When the plaintiff offered the document into evidence, the defendant objected on the basis, inter alia, that “[i]t isn’t a business entry in the sense that even if someone would vow that it was kept in the regular course of business, it is not a recordation of facts. ” (Emphasis added.) The plaintiff responded, inter alia, that it was “offering it to show the analysis of the delay claim . . . .” (Emphasis added.)
In order for a document to be admissible as a business entry, it must have been “made at the time of the act described in the report, or a reasonable time thereafter. ” Emhart Industries, Inc. v. Amalgamated Local Union 376, U.A.W., supra. The “act” referred to is not the claim of a party, which in this case was submitted some time in 1986, but the conduct or events that give rise to that claim. The “act described in the report” is what happens in the field, so to speak, that may have been recorded by someone in the regular course of business. It is the contemporaneous nature of the record*809ing, together with its regularity, that gives a business entry its indicia of reliability and thus its admissibility. See Hutchinson v. Plante, 175 Conn. 1, 4, 392 A.2d 488 (1978). This document describes, not the conduct of any person or party, or any events that may have occurred in the course of the project, but the written claim of the defendant arising out of that conduct or events.

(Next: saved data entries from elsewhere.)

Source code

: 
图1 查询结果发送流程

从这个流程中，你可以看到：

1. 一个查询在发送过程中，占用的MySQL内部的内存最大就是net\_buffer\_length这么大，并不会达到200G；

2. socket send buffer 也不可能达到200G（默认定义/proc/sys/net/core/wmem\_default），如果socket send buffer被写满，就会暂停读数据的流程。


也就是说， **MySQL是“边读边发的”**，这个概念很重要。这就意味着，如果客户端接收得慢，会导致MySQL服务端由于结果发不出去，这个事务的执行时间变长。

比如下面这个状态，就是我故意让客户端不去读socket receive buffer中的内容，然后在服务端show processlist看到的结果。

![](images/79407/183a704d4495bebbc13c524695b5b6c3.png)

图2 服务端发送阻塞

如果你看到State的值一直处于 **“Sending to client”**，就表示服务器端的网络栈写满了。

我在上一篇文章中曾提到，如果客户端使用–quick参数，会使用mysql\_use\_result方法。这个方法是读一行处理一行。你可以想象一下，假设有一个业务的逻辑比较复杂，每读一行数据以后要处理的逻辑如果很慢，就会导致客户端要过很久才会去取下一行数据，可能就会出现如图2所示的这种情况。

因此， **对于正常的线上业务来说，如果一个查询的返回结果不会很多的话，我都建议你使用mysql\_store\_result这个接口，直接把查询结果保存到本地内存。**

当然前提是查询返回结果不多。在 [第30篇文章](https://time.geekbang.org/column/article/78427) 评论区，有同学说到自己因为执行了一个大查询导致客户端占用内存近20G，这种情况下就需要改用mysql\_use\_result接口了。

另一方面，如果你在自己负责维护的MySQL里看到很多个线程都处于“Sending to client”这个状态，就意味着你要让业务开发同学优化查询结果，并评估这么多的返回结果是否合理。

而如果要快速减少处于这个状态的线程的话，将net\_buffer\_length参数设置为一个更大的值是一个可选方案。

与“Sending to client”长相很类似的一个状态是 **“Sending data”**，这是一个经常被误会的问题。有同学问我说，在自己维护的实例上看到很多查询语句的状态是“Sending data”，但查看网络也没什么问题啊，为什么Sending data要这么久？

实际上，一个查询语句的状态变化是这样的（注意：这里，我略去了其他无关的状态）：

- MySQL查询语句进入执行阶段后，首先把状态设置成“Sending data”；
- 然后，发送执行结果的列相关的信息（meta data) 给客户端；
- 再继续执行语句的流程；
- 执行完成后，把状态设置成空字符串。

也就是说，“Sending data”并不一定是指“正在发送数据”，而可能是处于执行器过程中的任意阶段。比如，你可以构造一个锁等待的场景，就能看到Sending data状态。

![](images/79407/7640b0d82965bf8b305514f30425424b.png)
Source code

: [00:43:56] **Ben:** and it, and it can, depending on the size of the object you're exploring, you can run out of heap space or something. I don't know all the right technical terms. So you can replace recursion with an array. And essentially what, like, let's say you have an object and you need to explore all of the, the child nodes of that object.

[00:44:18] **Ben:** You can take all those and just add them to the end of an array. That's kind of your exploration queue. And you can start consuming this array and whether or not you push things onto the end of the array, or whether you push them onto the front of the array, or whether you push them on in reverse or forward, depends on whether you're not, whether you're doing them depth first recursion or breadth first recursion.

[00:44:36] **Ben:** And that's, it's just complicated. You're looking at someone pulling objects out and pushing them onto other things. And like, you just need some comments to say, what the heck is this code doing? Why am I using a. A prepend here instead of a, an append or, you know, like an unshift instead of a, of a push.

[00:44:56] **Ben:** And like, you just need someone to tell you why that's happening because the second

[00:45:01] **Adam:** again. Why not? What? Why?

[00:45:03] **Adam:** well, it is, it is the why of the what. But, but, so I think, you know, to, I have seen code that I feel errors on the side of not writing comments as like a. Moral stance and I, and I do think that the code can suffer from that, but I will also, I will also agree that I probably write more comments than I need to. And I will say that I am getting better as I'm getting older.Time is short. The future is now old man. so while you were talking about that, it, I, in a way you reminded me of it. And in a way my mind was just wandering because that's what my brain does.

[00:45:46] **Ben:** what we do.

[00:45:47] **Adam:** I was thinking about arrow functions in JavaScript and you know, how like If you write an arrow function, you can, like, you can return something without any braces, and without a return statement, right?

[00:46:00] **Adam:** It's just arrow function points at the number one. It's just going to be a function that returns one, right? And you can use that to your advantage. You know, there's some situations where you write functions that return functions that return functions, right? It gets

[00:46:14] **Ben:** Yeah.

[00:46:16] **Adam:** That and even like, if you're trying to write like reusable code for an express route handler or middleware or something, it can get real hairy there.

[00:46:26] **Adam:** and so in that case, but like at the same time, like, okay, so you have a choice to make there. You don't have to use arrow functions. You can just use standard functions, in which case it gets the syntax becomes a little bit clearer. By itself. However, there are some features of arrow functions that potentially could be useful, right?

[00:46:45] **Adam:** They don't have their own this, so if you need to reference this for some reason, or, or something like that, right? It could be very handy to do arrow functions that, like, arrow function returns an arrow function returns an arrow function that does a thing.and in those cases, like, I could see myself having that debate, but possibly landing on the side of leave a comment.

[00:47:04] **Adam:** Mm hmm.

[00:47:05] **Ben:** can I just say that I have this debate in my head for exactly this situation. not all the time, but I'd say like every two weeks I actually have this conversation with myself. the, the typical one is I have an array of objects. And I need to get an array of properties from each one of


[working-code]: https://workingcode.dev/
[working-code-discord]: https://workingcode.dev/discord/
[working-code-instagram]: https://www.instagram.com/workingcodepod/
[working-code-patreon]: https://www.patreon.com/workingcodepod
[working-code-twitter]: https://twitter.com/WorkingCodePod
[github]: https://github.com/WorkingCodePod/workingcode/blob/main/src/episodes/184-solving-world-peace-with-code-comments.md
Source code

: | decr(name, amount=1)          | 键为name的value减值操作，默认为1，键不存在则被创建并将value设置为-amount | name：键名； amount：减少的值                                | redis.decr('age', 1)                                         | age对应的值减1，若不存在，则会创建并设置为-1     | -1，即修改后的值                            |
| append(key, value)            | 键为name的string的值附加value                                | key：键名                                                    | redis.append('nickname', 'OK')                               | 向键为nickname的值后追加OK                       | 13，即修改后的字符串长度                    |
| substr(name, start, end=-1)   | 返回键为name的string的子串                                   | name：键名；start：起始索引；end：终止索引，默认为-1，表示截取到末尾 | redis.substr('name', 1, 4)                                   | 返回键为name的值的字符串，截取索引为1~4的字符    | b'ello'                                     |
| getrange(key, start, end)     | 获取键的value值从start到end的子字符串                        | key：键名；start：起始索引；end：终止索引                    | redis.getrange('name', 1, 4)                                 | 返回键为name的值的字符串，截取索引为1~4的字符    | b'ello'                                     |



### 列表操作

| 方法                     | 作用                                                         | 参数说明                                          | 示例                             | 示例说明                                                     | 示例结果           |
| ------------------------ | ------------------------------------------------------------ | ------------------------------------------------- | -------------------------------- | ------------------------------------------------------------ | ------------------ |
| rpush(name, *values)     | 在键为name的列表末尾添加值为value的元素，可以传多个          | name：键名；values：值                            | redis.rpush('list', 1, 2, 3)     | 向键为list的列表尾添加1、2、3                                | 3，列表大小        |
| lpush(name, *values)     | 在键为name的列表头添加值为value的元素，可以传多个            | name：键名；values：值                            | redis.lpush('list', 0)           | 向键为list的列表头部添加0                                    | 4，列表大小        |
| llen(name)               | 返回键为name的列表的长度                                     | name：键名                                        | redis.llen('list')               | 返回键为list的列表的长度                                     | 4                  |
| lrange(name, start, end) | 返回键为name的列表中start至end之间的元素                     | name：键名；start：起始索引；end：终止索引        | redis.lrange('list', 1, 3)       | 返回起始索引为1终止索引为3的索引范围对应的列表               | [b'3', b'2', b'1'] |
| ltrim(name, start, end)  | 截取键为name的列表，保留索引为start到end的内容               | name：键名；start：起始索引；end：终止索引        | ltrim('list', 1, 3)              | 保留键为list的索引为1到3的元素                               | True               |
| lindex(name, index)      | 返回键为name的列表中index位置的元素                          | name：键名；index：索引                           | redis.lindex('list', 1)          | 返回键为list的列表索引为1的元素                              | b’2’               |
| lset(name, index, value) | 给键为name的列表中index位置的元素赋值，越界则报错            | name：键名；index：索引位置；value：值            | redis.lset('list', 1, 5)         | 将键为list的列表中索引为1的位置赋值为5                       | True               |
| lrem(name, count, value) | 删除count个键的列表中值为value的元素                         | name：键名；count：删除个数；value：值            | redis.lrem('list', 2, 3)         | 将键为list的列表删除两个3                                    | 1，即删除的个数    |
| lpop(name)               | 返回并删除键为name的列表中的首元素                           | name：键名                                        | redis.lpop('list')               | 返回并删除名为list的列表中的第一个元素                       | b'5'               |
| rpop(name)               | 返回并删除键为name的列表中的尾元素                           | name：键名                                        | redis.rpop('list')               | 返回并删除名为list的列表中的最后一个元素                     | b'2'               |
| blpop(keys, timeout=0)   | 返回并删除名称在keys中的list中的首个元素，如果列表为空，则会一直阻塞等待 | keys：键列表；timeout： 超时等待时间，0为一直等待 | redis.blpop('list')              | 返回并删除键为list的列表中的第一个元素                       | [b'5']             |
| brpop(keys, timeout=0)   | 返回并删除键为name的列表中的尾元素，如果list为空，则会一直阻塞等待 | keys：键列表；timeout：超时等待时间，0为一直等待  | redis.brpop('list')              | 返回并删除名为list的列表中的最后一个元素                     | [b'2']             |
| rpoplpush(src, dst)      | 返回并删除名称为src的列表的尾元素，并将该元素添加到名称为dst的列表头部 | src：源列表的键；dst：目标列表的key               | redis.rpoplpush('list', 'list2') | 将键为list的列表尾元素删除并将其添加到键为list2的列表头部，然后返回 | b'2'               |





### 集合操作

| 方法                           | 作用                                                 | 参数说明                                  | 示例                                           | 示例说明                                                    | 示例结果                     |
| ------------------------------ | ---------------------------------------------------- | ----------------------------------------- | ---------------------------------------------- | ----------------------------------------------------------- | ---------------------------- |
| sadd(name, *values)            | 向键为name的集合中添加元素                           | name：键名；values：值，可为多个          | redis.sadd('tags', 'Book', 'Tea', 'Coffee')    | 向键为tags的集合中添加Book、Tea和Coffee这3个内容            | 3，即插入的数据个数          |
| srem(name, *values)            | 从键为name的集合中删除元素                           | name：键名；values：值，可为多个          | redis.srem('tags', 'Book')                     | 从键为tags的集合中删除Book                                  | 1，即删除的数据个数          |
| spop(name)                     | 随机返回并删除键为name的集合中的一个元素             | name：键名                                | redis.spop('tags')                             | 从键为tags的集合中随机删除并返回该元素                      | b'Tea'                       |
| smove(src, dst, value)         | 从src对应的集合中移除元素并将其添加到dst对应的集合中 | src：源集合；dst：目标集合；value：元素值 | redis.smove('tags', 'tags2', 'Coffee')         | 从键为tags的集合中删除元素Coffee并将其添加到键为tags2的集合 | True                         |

In this case, that conduct and those events occurred between August 25,1983, when the defendant entered into its subcontract with the plaintiff, and April 15, 1985, when the defendant ceased work. Exhibit 00 is dated February, 1987, nearly two years later. It simply is not a substantially contemporaneous recording of any acts or events. It is simply an analysis of the written claim of the defendant arising out of those events made two to four years after they occurred.
Furthermore, it is manifestly clear to me that the document was prepared for purposes of litigation. That is clear from its stated intent of offering an analysis of the defendant’s claim for purposes of settlement, and its stated values for the starting point of settlement negotiations. Delay claims are as indigenous to the construction industry as malpractice claims are to the medical profession, or product liability claims are to the consumer products industry. In my view, this document is no more a business entry than an analysis, by an insurer’s claims adjuster or by an expert hired by the insurer, of a medical malpractice or product liability claim submitted by a potential claimant. Although a trial court has discretion to decide whether a document has been prepared for litigation purposes, this document is so clearly inadmissible under that exclusion to the business entry exception to the hearsay rule that I would save the trial court’s time by stating so now.
I therefore concur in part and dissent in part.

 A CPM is, apparently, a “critical path method” that compares the schedule of how the project was actually built to the original schedule in the contract documents.